Homework 7

knitr::opts_chunk$set(echo=TRUE,warning=F,message=F)

Please do the following problems from the text book ISLR or written otherwise. (use set.seed(702) to replicate your results).

#1. Question 5.4.1 pg 197

##Using basic statistical properties of the variance, as well as single variable calculus, derive (5.6). In other words, prove that: $/alpha$

##given by (5.6) does indeed minimize $Var({\alpha}X + [1 - {\alpha}]Y)$

##Where $Var(X) = \sigma_{X}^{2}$, $Var(Y) = \sigma_{Y}^{2}$, $Cov(X,Y) = \sigma_{XY}$

$Var({\alpha}X + [1 - {\alpha}]Y) = \alpha^{2}\sigma_{X}^{2} + (1-\alpha)^{2}\sigma_{Y}^{2} + 2\alpha(1-\alpha)*\sigma_{XY}$

##Expand

$Var({\alpha}X + [1 - {\alpha}]Y) = \alpha^{2}\sigma_{X}^{2} + \sigma_{Y}^{2} - 2\alpha\sigma_{Y}^2 + \alpha^{2}\sigma_{Y}^{2} + 2\alpha\sigma_{XY} - 2\alpha^{2}\sigma_{XY}$

##Differentiate

$\frac{d}{d\alpha}Var({\alpha}X + [1 - {\alpha}]Y) = 2\alpha\sigma_{X}^{2} - 2\sigma_{Y}^2 + 2\alpha\sigma_{Y}^{2} + 2\sigma_{XY} - 4\alpha\sigma_{XY}$

##Set right hand expression equal to zero

$0 = 2\alpha\sigma_{X}^{2} - 2\sigma_{Y}^2 + 2\alpha\sigma_{Y}^{2} + 2\sigma_{XY} - 4\alpha\sigma_{XY}$

##Solve for alpha

$2\sigma_{Y} - 2\sigma_{XY} = \alpha(2\sigma_{X}^{2} + 2\sigma_{Y}^{2} - 4\sigma_{XY})$

$\frac{2\sigma_{Y} - 2\sigma_{XY}}{2\sigma_{X}^{2} + 2\sigma_{Y}^{2} - 4\sigma_{XY}} = \alpha$

##Common factor of two so it can be reduced by 2

##Hence:

$\frac{\sigma_{Y} - \sigma_{XY}}{\sigma_{X}^{2} + \sigma_{Y}^{2} - 2\sigma_{XY}} = \alpha$

#2. Question 5.4.6 pg 199 We continue to consider the use of a logistic regression model to predict the probability of default using income and balance on the Default data set.
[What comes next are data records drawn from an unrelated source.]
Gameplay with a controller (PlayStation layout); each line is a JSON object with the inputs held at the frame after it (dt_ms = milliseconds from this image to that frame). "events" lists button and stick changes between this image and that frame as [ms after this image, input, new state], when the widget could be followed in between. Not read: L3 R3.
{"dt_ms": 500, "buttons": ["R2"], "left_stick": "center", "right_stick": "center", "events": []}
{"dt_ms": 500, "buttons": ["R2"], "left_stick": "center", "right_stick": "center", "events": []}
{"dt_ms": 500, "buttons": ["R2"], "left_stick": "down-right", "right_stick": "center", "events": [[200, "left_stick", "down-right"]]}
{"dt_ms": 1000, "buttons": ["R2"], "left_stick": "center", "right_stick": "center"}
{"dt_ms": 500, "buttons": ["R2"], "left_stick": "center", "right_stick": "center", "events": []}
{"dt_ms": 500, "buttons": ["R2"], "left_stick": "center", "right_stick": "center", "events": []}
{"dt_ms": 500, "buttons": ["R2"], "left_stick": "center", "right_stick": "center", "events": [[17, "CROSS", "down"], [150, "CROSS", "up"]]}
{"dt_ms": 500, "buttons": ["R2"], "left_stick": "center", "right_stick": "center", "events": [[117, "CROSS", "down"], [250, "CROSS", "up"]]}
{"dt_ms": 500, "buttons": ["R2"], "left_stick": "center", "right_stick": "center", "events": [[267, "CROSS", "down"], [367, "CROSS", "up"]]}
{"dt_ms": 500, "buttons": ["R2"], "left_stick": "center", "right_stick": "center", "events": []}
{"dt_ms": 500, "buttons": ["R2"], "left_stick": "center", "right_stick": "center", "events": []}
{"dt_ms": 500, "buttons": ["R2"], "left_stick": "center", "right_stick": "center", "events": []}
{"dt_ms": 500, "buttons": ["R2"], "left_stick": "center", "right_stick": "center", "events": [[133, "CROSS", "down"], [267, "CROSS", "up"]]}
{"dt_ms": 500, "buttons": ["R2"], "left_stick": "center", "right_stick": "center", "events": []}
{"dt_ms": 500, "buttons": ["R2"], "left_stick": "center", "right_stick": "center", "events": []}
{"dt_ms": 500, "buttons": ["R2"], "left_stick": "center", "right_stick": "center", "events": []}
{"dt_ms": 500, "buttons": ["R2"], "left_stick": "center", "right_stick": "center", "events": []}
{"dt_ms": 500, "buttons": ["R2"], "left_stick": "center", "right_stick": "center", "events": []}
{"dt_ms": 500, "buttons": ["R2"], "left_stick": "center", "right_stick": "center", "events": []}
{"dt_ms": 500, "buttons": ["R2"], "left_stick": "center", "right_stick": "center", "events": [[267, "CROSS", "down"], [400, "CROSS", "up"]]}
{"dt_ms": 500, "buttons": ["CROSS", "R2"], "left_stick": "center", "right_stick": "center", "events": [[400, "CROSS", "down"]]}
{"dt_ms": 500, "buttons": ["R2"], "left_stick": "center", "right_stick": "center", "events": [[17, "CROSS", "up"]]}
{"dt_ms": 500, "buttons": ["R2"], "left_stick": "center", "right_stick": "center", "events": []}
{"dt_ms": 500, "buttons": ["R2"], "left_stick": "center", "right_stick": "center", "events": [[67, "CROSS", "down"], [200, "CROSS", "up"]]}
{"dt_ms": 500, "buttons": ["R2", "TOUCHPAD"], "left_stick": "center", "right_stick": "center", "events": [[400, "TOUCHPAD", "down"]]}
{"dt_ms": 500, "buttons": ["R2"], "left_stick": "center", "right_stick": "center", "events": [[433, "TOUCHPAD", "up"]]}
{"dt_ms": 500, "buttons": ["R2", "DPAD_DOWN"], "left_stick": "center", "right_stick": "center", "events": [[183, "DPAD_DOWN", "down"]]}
In particular, we will now compute estimates for the standard errors of the income and balance logistic regression coefficients in two different ways: (1) using the bootstrap, and (2) using the standard formula for computing the standard errors in the glm() function. Do not forget to set a random seed before beginning your analysis.

##Problem 6 a)

I will load the data set and use the summary() and glm() functions, determine the estimated standard errors for the coefficients associated with income and balance in a multiple logistic regression model that uses both predictors.

set.seed(602)
library(ISLR)
data(Default)

default.glm <- glm(default ~ income + balance, data=Default, family='binomial')


d.coef <- summary(default.glm)$coefficients[,1]
d.std.err <- summary(default.glm)$coefficients[,2]

output.glm <- data.frame(
  Coefficients = d.coef,
  Standard.Errors = d.std.err
)

output.glm

##Problem 6 b)

Now I will write a function, boot.fn(), that takes as input the Default data set as well as an index of the observations, and that outputs the coefficient estimates for income and balance in the multiple logistic regression model.

library(boot)

boot.fn <- function(data, index) {
  glm.fit <-glm(default ~ income + balance, data=data, family=binomial, subset=index)
  return(glm.fit$coefficients)
}

##Problem 6 c)

Now I will use the boot() function together with the boot.fn() function to estimate the standard errors of the logistic regression coefficients for income and balance.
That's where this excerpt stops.